Both fascinated and horrified at this Wikipedia page on the signs of AI Writing. And the most important bit is probably the caveats panel where it urges people not to solely rely on their own judgement, or on ‘AI text detectors’.
The frustrating part is that huge companies have scraped so much from the Internet that the stuff it writes is pretty indistinguishable from human written text.
On the Wikipedia page, it cites various habits of AI writing — use of em dashes, its meticulous and often superfluous way of bolstering the points it writes, and its love of the Rule of Three.
It’s not just these three, but also how it expands and bends its vocabulary to avoid repeating itself too often, like this example.
And I hope you appreciate that I’ve deliberately used a lot of the examples from the linked page while writing this.
And I’d hate for the takeaway here to be that you have to sand the corners off your own writing style to avoid being accused of writing with AI.

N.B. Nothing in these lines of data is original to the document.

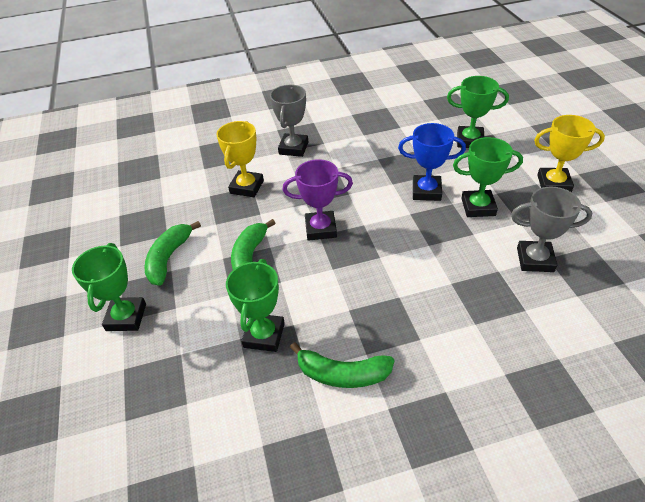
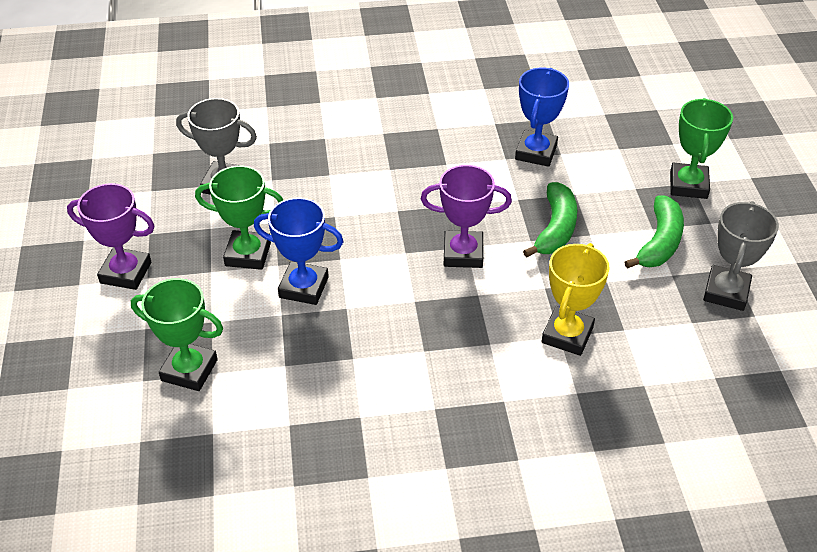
camera: 175 degrees left, 0 degrees up
green trophy [226,259,285,352] -> blue trophy [515,68,569,167]
grey trophy [270,85,308,157] -> grey trophy moved to [703,201,779,311]
green banana [290,342,394,388] -> none
yellow trophy [534,115,605,192] -> purple trophy [67,183,155,290]

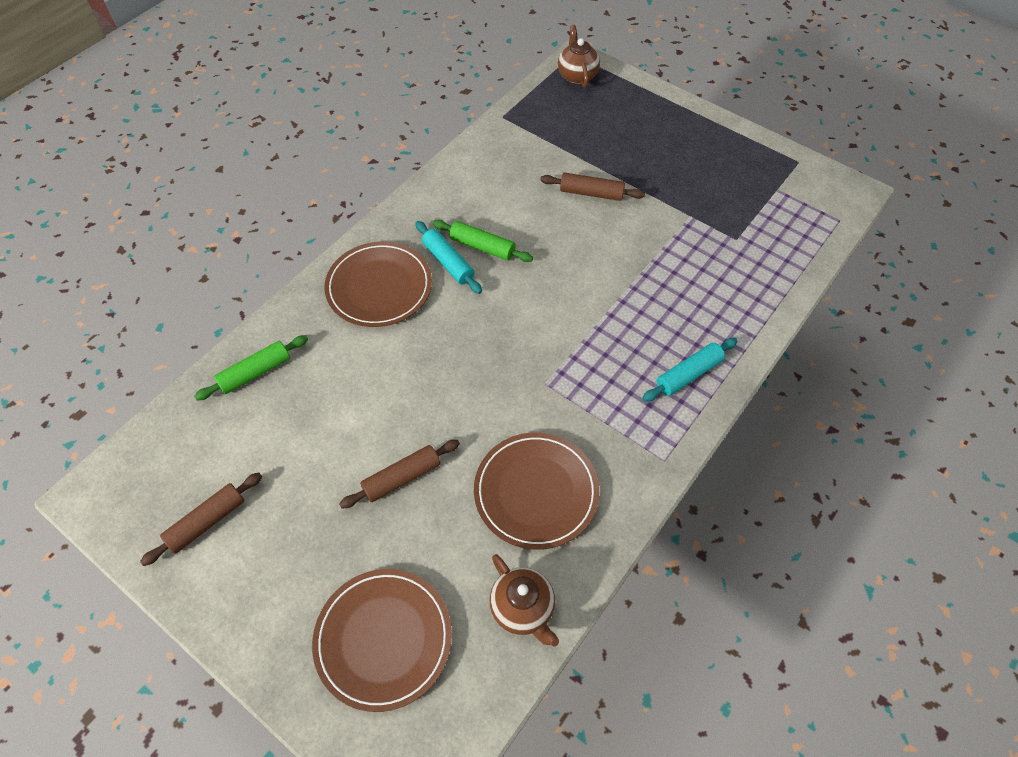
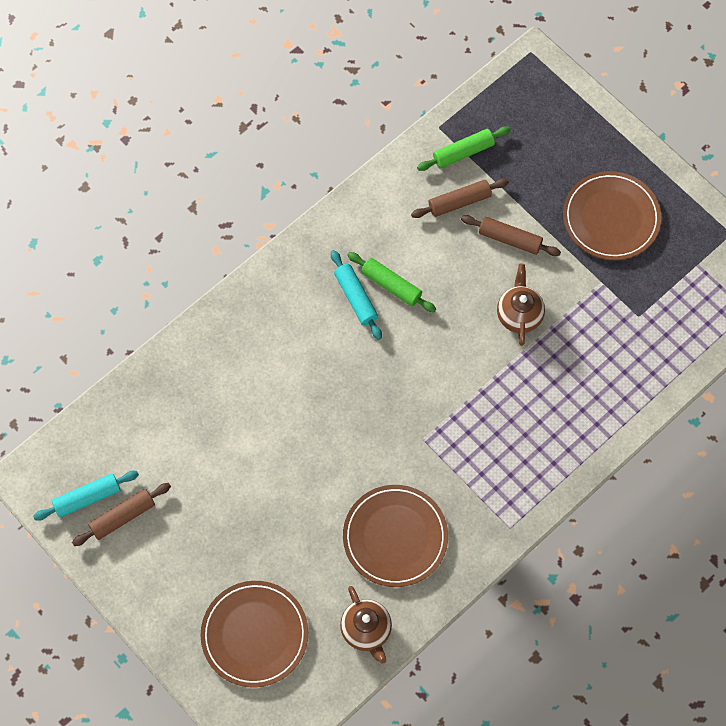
camera: 10 degrees right, 10 degrees up
green rolling pin [194,335,308,401] -> green rolling pin moved to [417,126,510,171]
brown plate [324,242,432,327] -> brown plate moved to [563,171,662,260]
brown rolling pin [339,440,460,509] -> brown rolling pin moved to [411,178,509,218]
brown teapot [558,25,600,88] -> brown teapot moved to [497,264,545,346]
turquoise rolling pin [642,338,738,402] -> turquoise rolling pin moved to [33,471,139,521]

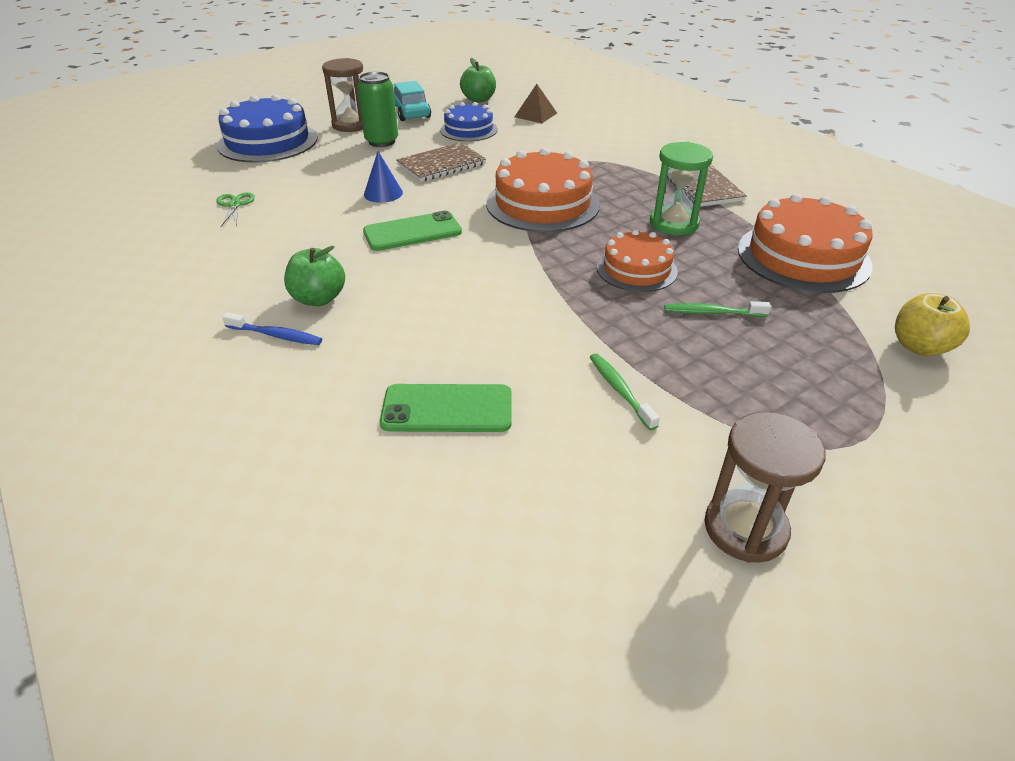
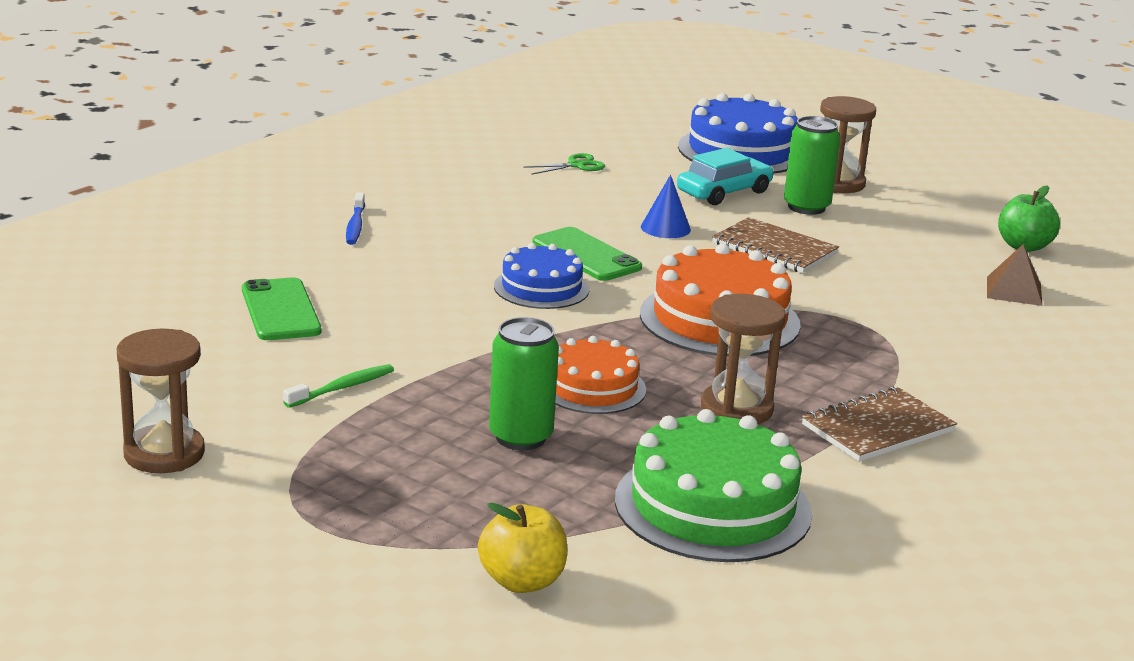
camera: 70 degrees right, 15 degrees down
green apple [284,246,345,306] -> none
turquoise car [393,81,431,121] -> turquoise car moved to [677,148,774,205]
blue cake [440,102,498,142] -> blue cake moved to [494,243,590,309]
green hourglass [650,142,713,235] -> brown hourglass [701,294,786,424]
green toothbrush [664,301,771,317] -> green can [489,317,559,450]
orange cake [738,193,873,293] -> green cake [615,409,812,562]

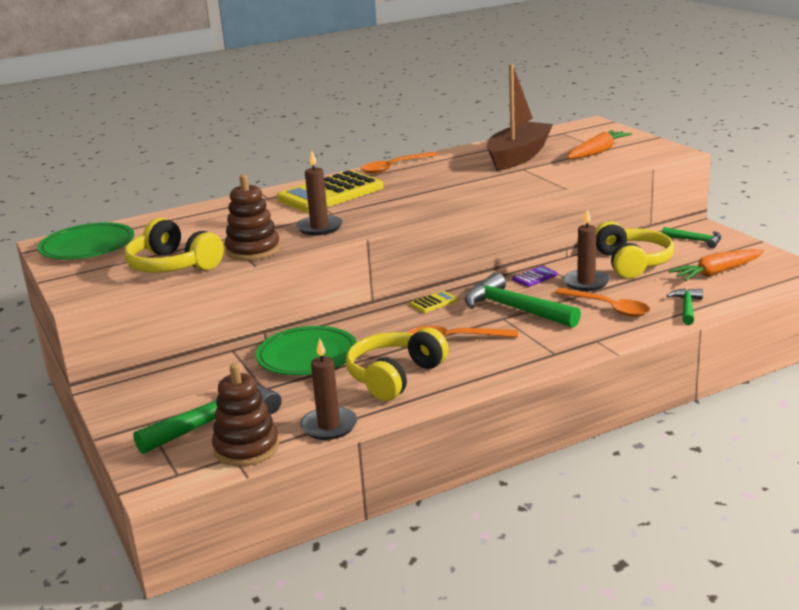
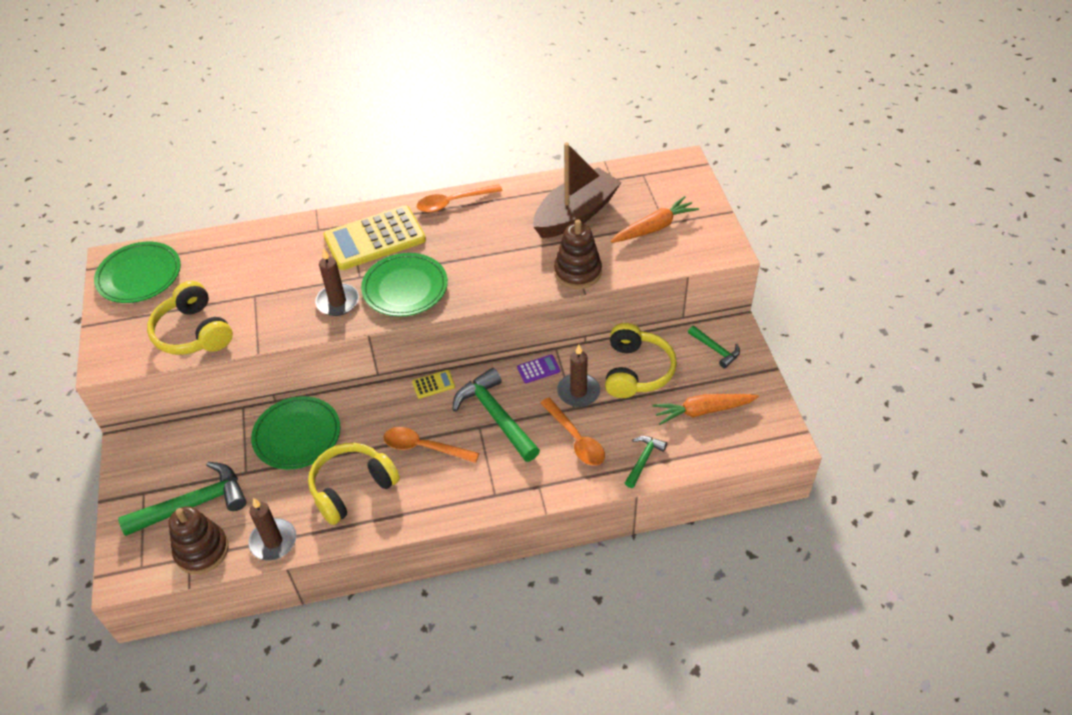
camera: 15 degrees right, 25 degrees up
brown stacking toy [225,174,280,261] -> brown stacking toy moved to [554,220,602,289]
none -> green plate [361,253,448,316]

Humans are wired to love the rule of three, I love the Oxford comma - and sometimes I’ll use dashes just for the sake of it.
And don’t get me wrong, one of the biggest issues with AI writing is that it lets people think they’re smart and profound because they can churn out huge amounts of documentation that nobody reads.
My seemingly neverending supply of spelling errors ensure that I'm almosy never seen as AI. Victory for the people!